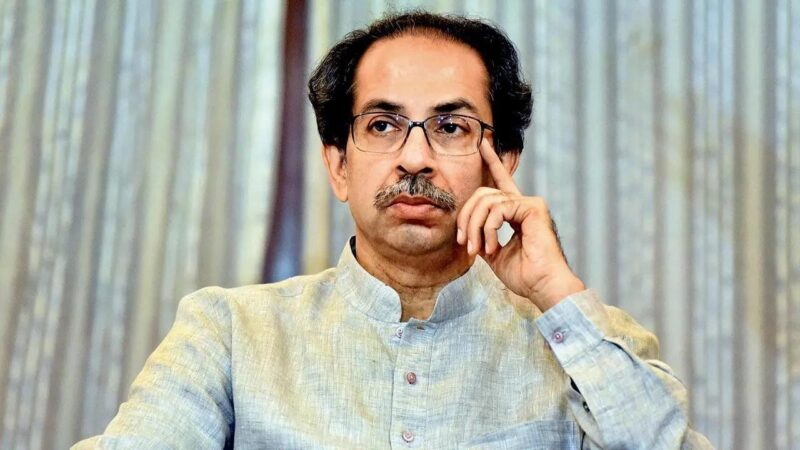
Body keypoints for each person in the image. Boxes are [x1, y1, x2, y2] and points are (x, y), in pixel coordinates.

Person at [74, 11, 713, 449]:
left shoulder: (585, 343)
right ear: (338, 165)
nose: (414, 158)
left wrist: (554, 292)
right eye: (382, 125)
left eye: (451, 126)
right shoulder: (231, 333)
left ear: (503, 162)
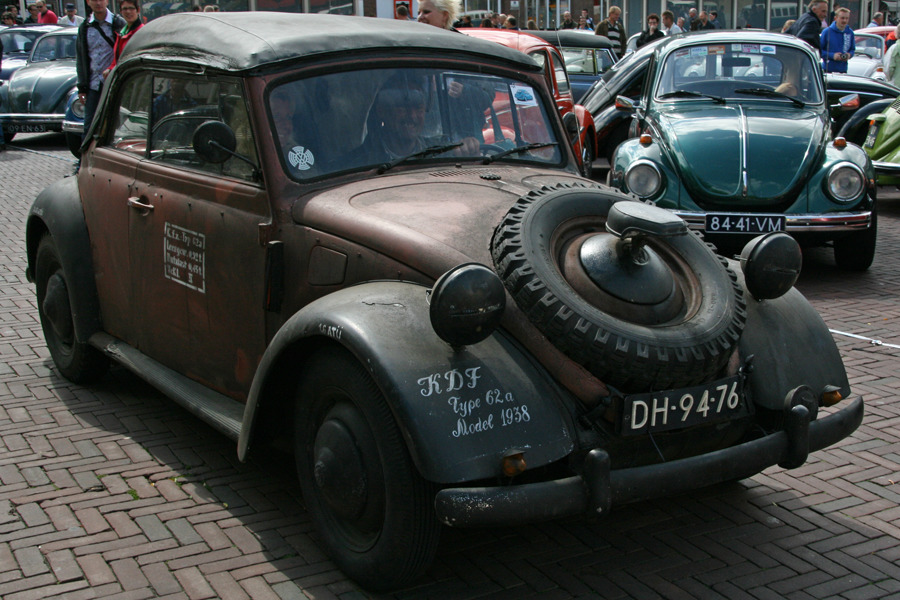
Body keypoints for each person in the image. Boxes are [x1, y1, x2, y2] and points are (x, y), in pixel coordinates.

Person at [75, 0, 126, 139]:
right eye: (94, 0)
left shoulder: (118, 24)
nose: (98, 3)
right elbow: (81, 58)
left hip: (113, 84)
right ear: (88, 2)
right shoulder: (85, 27)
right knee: (89, 127)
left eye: (101, 0)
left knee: (115, 126)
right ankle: (86, 153)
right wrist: (82, 87)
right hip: (93, 85)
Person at [102, 0, 141, 78]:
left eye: (131, 8)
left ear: (138, 10)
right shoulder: (122, 33)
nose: (128, 12)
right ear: (120, 11)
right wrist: (110, 69)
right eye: (125, 9)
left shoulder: (141, 32)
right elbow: (116, 59)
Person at [821, 7, 854, 73]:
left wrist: (849, 55)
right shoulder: (827, 32)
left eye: (847, 18)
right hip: (828, 70)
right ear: (835, 18)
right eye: (842, 18)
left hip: (843, 70)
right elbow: (819, 51)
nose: (844, 21)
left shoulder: (850, 32)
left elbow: (852, 49)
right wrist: (832, 55)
------------
## Assignment
Reproduce the entries above exactly, without images.

## Solution to this task
Body keypoints for each person in the image. Boxes are [x1, y1, x2, y2] and points are (x, y), in pixel coordinates.

Person at [74, 11, 713, 449]:
left shoulder: (585, 343)
right ear: (338, 165)
nose: (414, 158)
left wrist: (554, 292)
right eye: (382, 125)
left eye: (451, 126)
right shoulder: (231, 333)
left ear: (503, 162)
Body keypoints for each person in the image. Boxes are [x1, y1, x2, y2] and points are (x, y), in pixel coordinates.

Person at [75, 0, 126, 139]:
right eye: (94, 0)
left shoulder: (118, 24)
nose: (98, 3)
right elbow: (81, 58)
left hip: (113, 84)
right ear: (88, 2)
right shoulder: (85, 27)
right knee: (89, 127)
left eye: (101, 0)
left knee: (115, 126)
right ankle: (86, 153)
right wrist: (82, 87)
right hip: (93, 85)
Person at [102, 0, 141, 78]:
left eye: (131, 8)
left ear: (138, 10)
right shoulder: (122, 33)
nose: (128, 12)
right ear: (120, 11)
right wrist: (110, 69)
right eye: (125, 9)
left shoulder: (141, 32)
right elbow: (116, 59)
Person at [821, 7, 854, 73]:
left wrist: (849, 55)
right shoulder: (827, 32)
left eye: (847, 18)
right hip: (828, 70)
right ear: (835, 18)
right eye: (842, 18)
left hip: (843, 70)
right elbow: (819, 51)
nose: (844, 21)
left shoulder: (850, 32)
left elbow: (852, 49)
right wrist: (832, 55)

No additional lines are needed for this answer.